I can't see any advantage that Itva would bring. It seems like a middle man adding very little value, and worse, contributing to the proposition that ISPs need not act with "net neutrality," which is a bad thing for all consumers/internet users. Breaking large files into small peices and reassembling? So what?

One of the principals of Itiva has recently started a blog (how can you convince venture capitalists without one?) at that doesnt illuminate much about the product, but a lot about his anti-consumer position regarding "net neutrality."

The blog offers a couple of "widespread beliefs" that I don't agree in the first place are widespread, and then spends several paragraphs debunking those beliefs. Then it talks about broadcast video usage on dumb devices like TVs (and even DVRs, where your recorded content is trapped and you cannot access it except to play it back just on that DVR) and implies that the amount of usage on user-controlled computing devices will soon approach it.

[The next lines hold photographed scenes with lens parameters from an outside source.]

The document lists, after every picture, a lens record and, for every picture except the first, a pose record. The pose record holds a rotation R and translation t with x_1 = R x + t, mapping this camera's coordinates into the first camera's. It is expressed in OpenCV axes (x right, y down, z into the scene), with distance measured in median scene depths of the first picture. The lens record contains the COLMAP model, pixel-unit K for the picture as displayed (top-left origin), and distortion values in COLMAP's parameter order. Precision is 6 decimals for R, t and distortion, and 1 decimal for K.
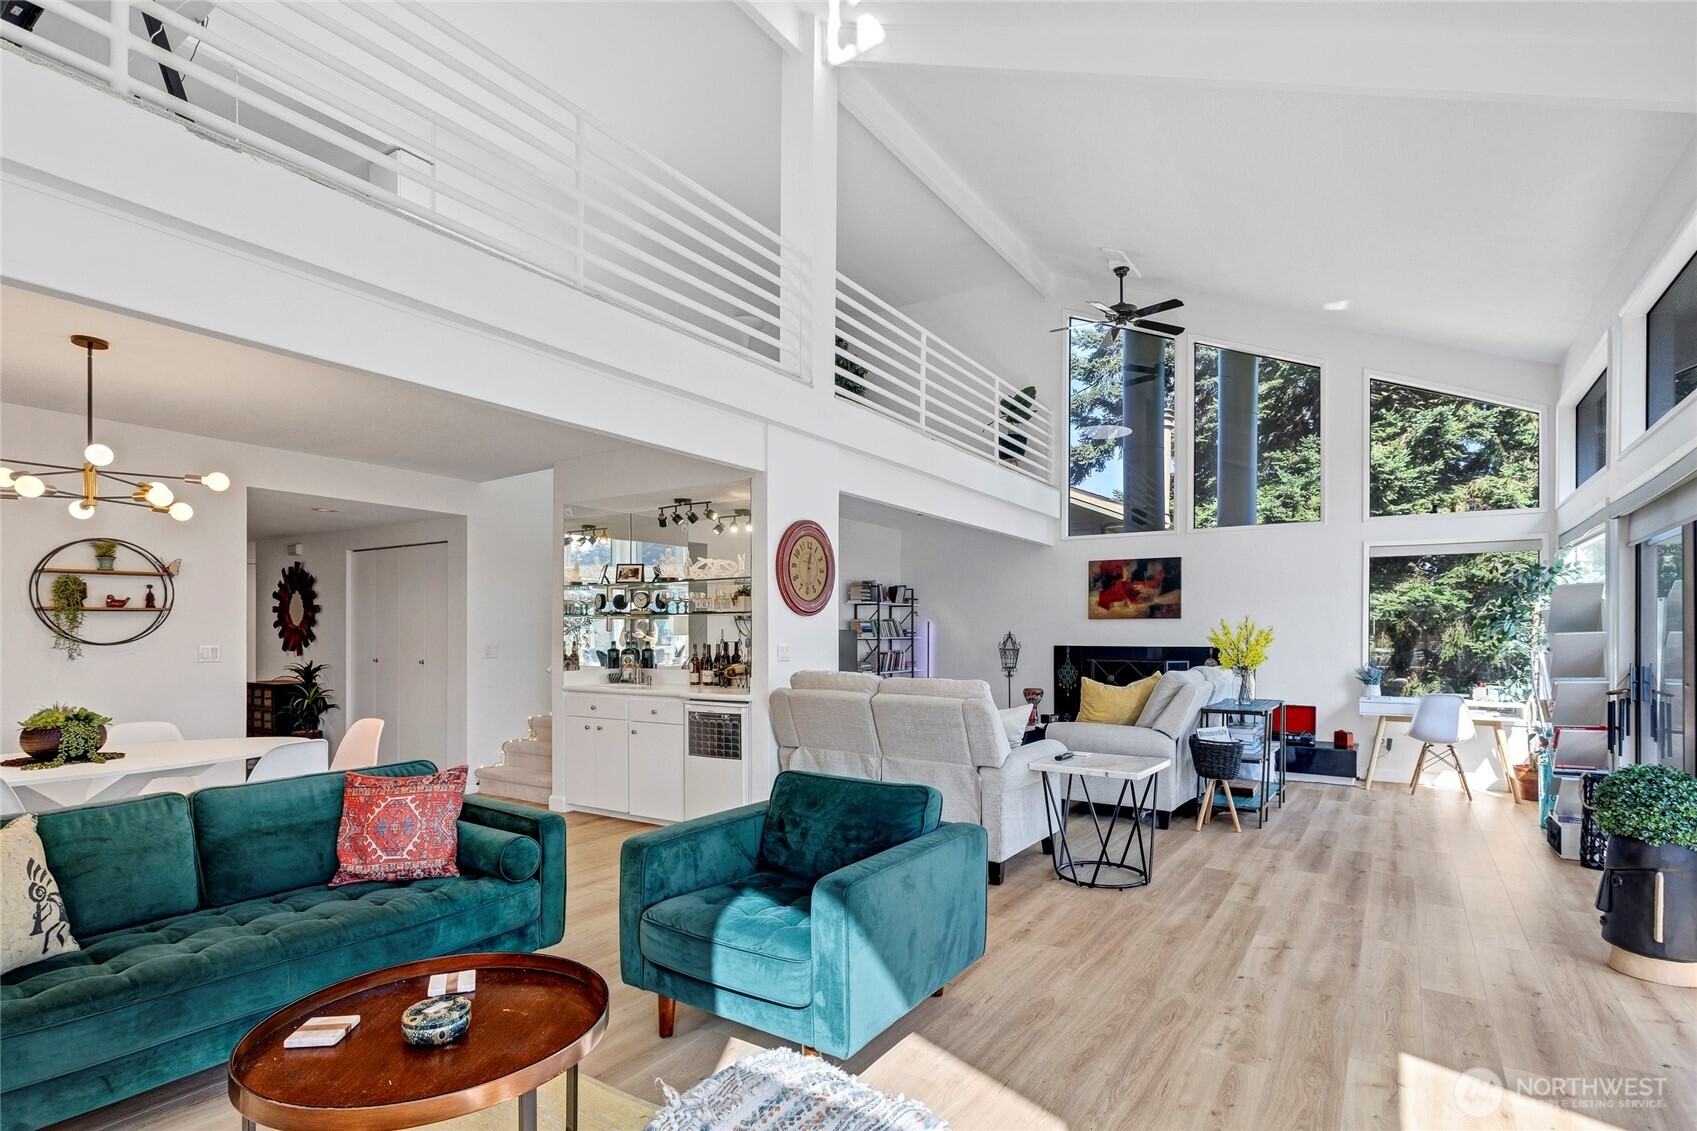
lens RADIAL K [[825.5, 0, 843.1], [0, 825.5, 635.2], [0, 0, 1]] dist [-0.000819, 0.003772]
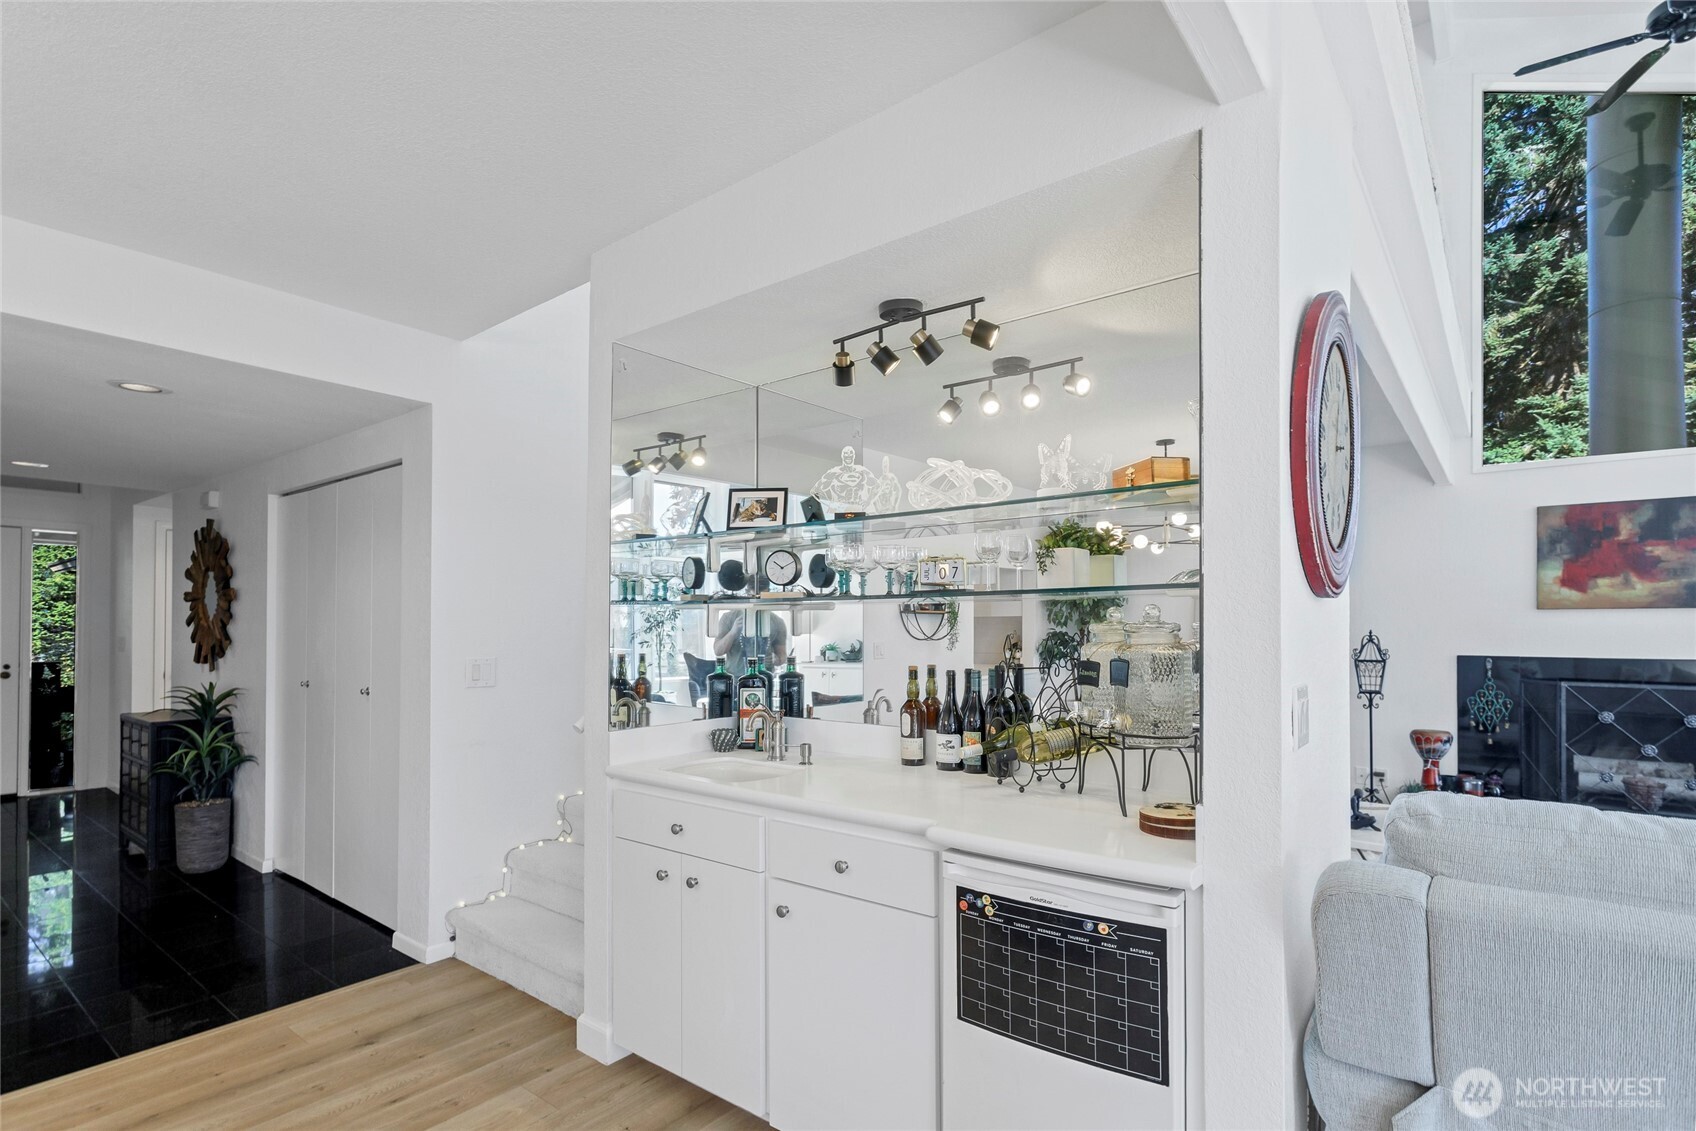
lens RADIAL K [[825.0, 0, 863.8], [0, 825.0, 617.3], [0, 0, 1]] dist [-0.000819, 0.003772]
pose [[0.997066, -0.001253, -0.076534, -0.143241], [0.000295, 0.999922, -0.012524, -0.008394], [0.076544, 0.012464, 0.996988, 0.478336]]
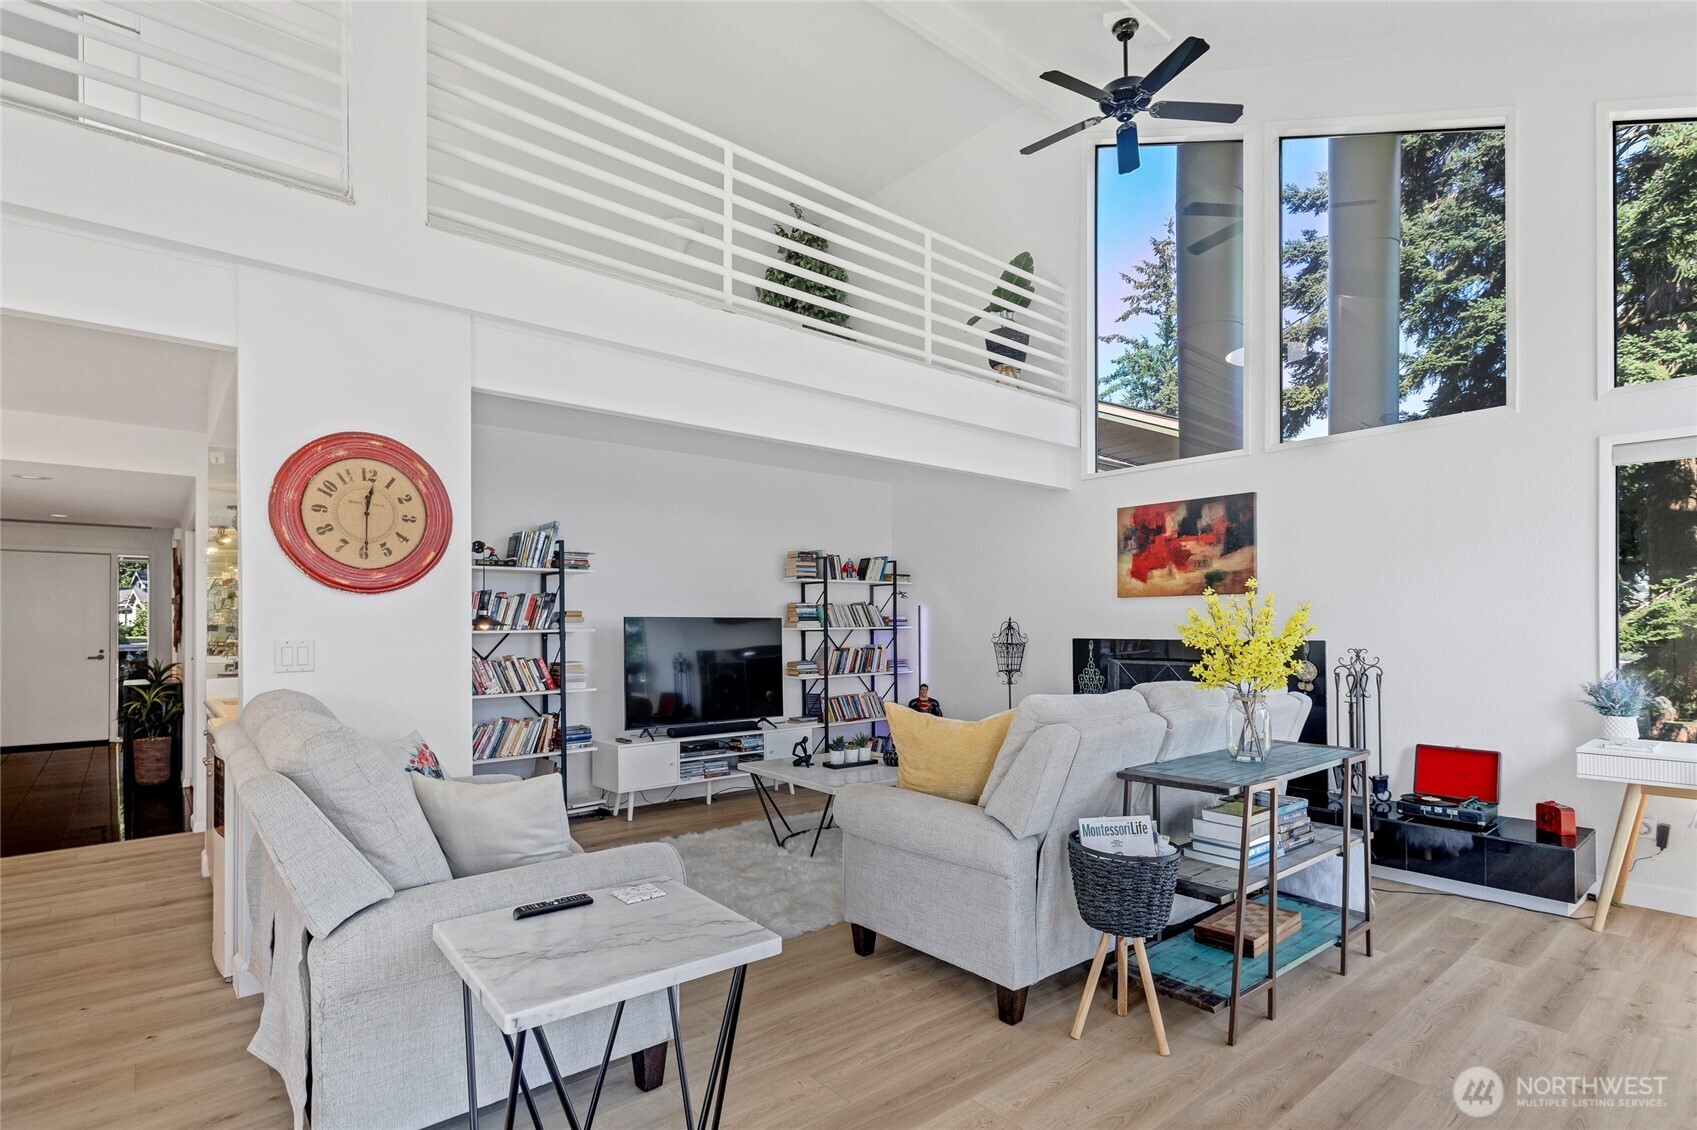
lens RADIAL K [[825.5, 0, 846.3], [0, 825.5, 615.2], [0, 0, 1]] dist [-0.000819, 0.003772]
pose [[0.961682, -0.010841, -0.273954, 0.321626], [0.007764, 0.999894, -0.012315, 0.000799], [0.274058, 0.009717, 0.961664, 0.377497]]
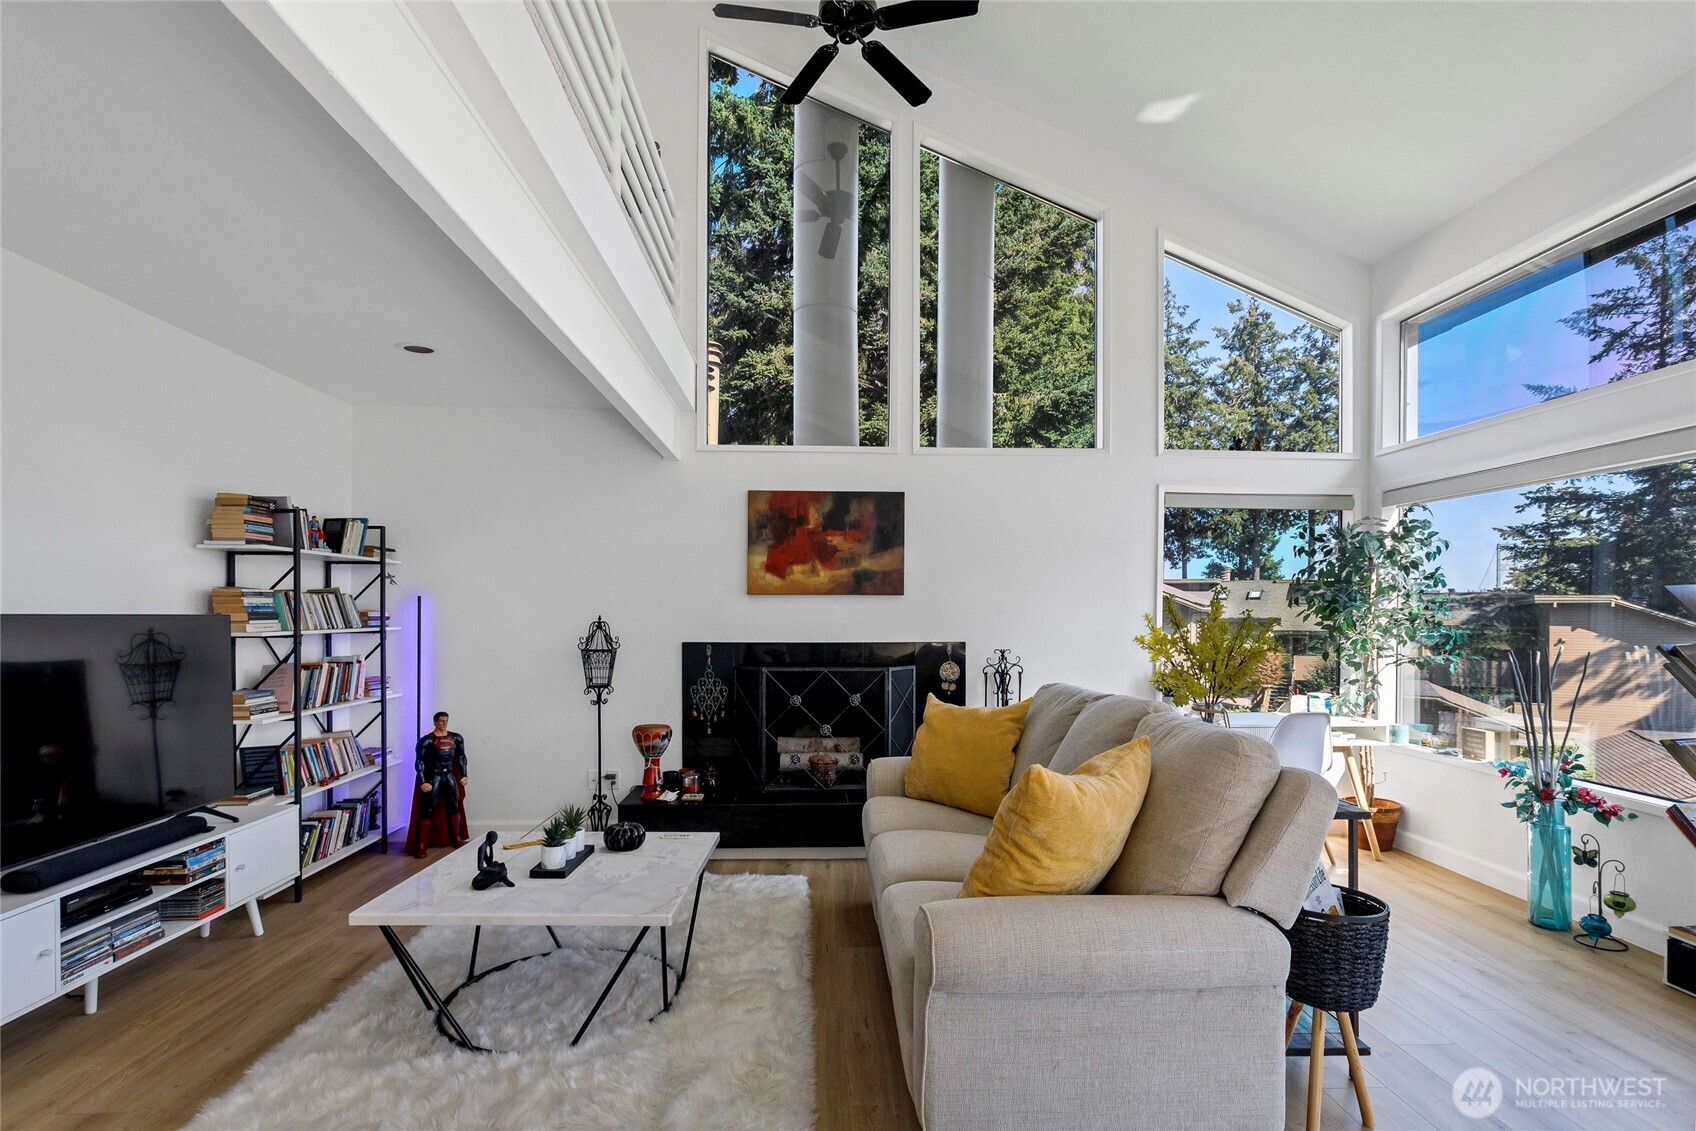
lens RADIAL K [[825.0, 0, 849.6], [0, 825.0, 623.3], [0, 0, 1]] dist [-0.000819, 0.003772]
pose [[0.803084, -0.009016, 0.595798, 0.022631], [0.000972, 0.999904, 0.013822, -0.009021], [-0.595865, -0.010521, 0.803015, 0.608311]]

Of course, it wont, because copyright holders won't put the content out there, for fear of copying, piracy, and the total inadequacy of any DRM scheme (if your machine can read the data, and you control the machine, then you can always make the machine record the data). He also spends a lot of time bashing P2P, probably because it accomplishes for free what his product will charge for. He also wrongly characterizes as "theft of services" when a paying ISP customer uses P2P. I don't like his attitude, needlessly referring to the Bittorrent creator as autistic, and for being on the wrong side of the net neutrality debate. Maybe because his product is of no use in a net-neutral environment. There's way too much hype, FUD and self-promotion. Compare it to blogs of legitimate companies, where there is no preaching, fact twisting, or arguing. This guy is after the venture capital and that's all.

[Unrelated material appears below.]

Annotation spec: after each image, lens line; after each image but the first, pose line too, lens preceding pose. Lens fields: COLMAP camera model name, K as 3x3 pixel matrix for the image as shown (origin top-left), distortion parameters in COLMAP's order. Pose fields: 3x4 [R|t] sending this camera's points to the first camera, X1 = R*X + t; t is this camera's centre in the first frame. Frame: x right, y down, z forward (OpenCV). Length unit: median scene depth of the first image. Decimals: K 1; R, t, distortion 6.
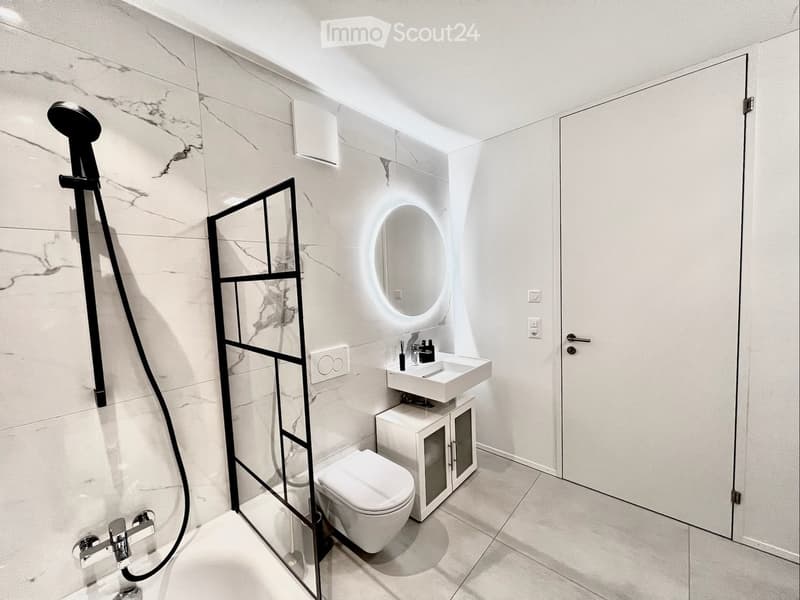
lens RADIAL K [[317.7, 0, 400.7], [0, 317.7, 300.9], [0, 0, 1]] dist [-0.000572, -0.000095]
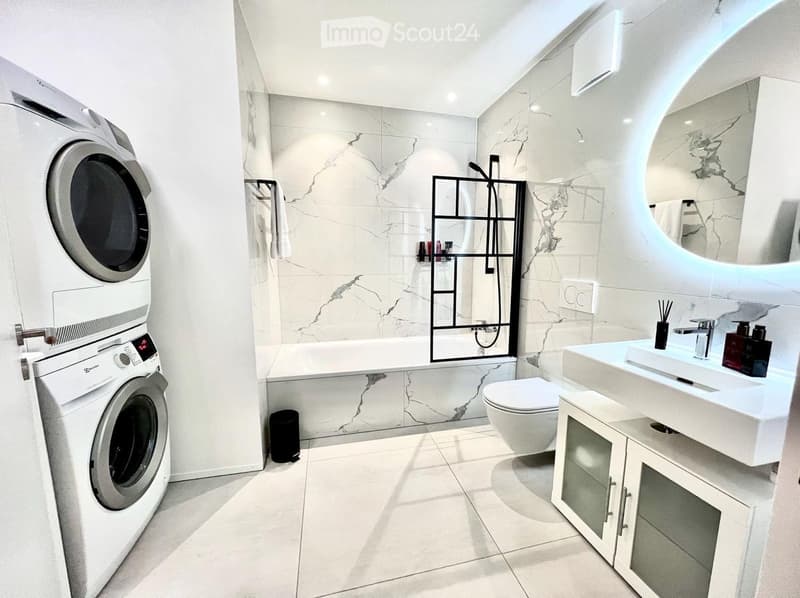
lens RADIAL K [[317.7, 0, 400.6], [0, 317.7, 301.0], [0, 0, 1]] dist [-0.000572, -0.000095]
pose [[-0.563254, 0.148013, -0.812919, 1.048358], [-0.039607, 0.977858, 0.205488, 0.033707], [0.825334, 0.147939, -0.544920, 1.247255]]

Granted, I may just be demonstrating my own ignorance. When the first web browser "Mosaic" came out in 1994, I installed it on my 486, looked at it for a few minutes and said "this is stupid," and deleted it.


  1. Zack Walker5:32 PM

    I just went to itiva's site and downloaded the demo. Works pretty damn quick for me, and video looks good.

  2. Anonymous9:53 PM

    Good is an understatement - the quality and speed was amazing! Sign me up.

  3. Anonymous2:20 PM

    BitTorrent is not without it's flaws and has a long way to go to be accepted by the general public. Here's an excellent write-up on the problems BitTorrent faces in "trying to commercialize it for the mass market".

  4. Anonymous6:40 PM

    I worked for Itiva briefly. The technology involves breaking the media data into web objects and then using private networks, proxy caches, and local storage to stream media.

    Bit torrent doesn't stream - you have to download the entire document before starting to play.

    While the technology appears solid,
    jury is out on if the company can gain enough customers to become profitable. Tough competition from Akami among others.